Le fluvial en question
« Il y a 50 ans, lorsque l’Escaut était encore « un ruisseau », il était escaut5délicat de faire naviguer des péniches de 250 tonnes. L’Escaut est aujourd’hui un moyen de transport moderne qui permet le transit de péniches dont la capacité de charge est cinq fois plus grande que ce qu’elle était il y a 50 ans.
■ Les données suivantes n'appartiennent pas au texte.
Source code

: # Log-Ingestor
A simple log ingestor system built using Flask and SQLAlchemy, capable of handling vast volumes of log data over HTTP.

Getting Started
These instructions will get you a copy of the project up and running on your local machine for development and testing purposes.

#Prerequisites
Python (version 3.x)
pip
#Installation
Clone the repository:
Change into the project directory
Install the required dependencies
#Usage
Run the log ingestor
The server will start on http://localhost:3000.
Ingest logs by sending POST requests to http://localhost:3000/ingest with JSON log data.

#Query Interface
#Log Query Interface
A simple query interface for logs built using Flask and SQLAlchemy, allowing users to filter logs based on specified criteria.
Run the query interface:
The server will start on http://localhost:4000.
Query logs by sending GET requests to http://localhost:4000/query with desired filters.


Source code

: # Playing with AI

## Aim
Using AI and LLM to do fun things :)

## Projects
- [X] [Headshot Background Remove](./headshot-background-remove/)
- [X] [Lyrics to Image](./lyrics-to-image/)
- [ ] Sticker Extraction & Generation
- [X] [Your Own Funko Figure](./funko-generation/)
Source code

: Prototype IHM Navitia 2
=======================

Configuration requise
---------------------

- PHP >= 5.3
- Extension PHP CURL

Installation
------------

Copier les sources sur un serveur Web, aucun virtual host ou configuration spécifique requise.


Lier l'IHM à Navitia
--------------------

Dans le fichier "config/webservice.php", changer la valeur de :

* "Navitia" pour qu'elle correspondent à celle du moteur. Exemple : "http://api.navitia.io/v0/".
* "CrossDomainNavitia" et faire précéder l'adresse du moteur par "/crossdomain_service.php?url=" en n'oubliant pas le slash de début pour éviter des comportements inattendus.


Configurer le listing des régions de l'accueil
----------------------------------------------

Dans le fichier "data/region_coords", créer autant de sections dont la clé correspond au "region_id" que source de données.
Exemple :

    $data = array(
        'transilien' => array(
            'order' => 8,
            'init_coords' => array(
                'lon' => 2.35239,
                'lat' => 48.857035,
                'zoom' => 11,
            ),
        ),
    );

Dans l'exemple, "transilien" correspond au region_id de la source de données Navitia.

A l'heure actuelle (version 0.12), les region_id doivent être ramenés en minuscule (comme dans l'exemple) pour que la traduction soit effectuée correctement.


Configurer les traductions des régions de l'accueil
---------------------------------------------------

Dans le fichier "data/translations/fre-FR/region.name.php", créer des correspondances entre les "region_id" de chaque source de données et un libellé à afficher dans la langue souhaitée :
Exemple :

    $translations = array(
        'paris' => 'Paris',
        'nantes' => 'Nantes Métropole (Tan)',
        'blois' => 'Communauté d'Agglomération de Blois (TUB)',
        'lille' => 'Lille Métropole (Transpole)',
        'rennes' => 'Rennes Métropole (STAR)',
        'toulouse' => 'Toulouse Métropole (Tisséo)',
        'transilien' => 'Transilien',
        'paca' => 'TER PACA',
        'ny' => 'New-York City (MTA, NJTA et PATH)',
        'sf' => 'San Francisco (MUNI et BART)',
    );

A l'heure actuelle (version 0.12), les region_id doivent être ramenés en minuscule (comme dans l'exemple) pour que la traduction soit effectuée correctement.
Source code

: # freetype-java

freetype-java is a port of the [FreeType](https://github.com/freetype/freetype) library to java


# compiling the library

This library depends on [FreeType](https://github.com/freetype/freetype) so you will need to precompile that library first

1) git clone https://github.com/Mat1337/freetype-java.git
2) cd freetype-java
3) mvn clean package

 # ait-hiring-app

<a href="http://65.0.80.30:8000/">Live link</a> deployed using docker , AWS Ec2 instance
Quand nous arrêterons-nous ? » s’interrogeait-on en octobre 2011, lors de la conférence organisée par TEC. Face aux attentes et aux craintes suscitées par la future autoroute fluviale, les questions comme les réponses fusaient alors quant à l’aménagement du territoire, les entreprises, la population, le transport fluvial comme l’environnement. Représentants des entreprises, de la batellerie, spécialistes des transports, syndicalistes, habitants étaient réunis pour échanger sur « Le fluvial en devenir ». Les actes de la conférence nouvellement édités sont fort instructifs. Avec, en prime, un poème « pantoum » de l’écrivain oulipien Jacques Jouet, « Éclusiers & mariniers » : « C’est droit devant, la plupart du temps, la perspective sur l’Escaut (mais tout autre canal) comment se perdre ? En face, on est assis aussi mais plus immobile, c’est l’écluse, les boutons d’ouverture des portes (…) ». Encore une belle invitation au voyage.
« Le fluvial en devenir », Éditions La contre allée, 82 p., 10€.